Importance Weighted Adversarial Discriminative Transfer for Anomaly Detection
This addresses anomaly detection in a practical scenario with no labeled target data, though it is incremental as it builds on existing transfer and adversarial methods.
The paper tackles unsupervised anomaly detection when only normal data from a source domain is available, proposing a method that aligns normal data distributions to create a gap for detecting anomalies in the target domain, achieving effectiveness on synthetic datasets and the UCSD benchmark.

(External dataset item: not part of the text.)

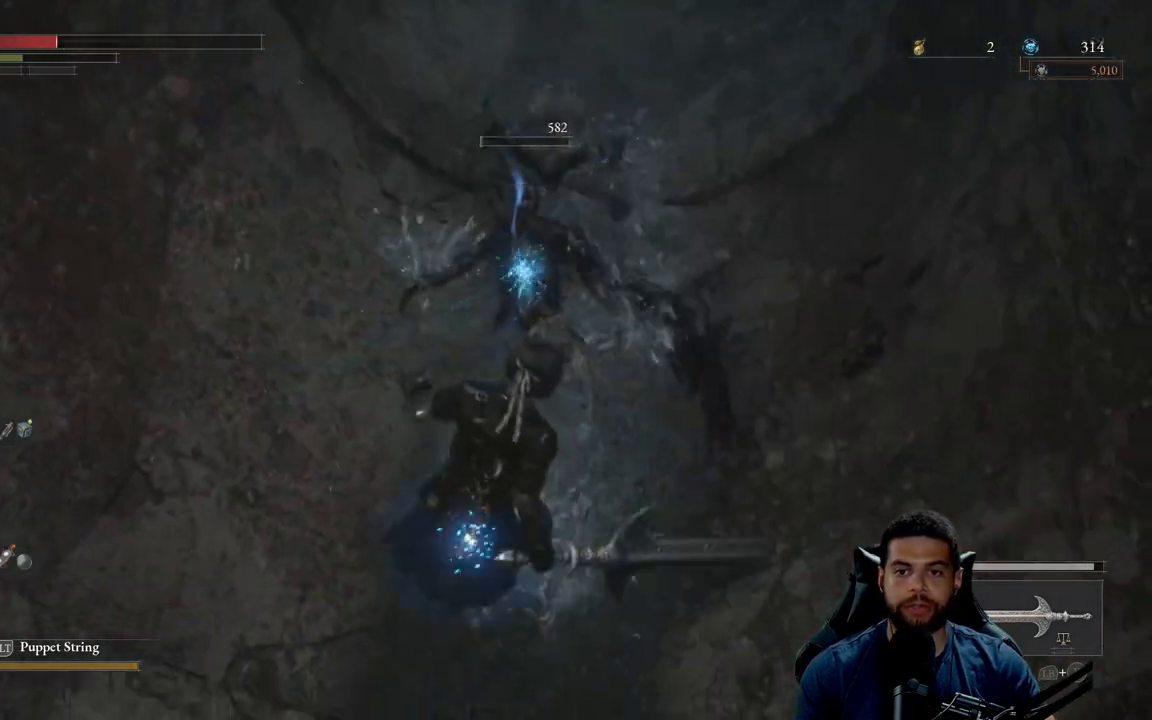
{"buttons": [], "left_stick": "down", "right_stick": "center", "events": [[50, "left_stick", "down"]]}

Previous transfer methods for anomaly detection generally assume the availability of labeled data in source or target domains. However, such an assumption is not valid in most real applications where large-scale labeled data are too expensive. Therefore, this paper proposes an importance weighted adversarial autoencoder-based method to transfer anomaly detection knowledge in an unsupervised manner, particularly for a rarely studied scenario where a target domain has no labeled normal/abnormal data while only normal data from a related source domain exist. Specifically, the method learns to align the distributions of normal data in both source and target domains, but leave the distribution of abnormal data in the target domain unchanged. In this way, an obvious gap can be produced between the distributions of normal and abnormal data in the target domain, therefore enabling the anomaly detection in the domain. Extensive experiments on multiple synthetic datasets and the UCSD benchmark demonstrate the effectiveness of our approach.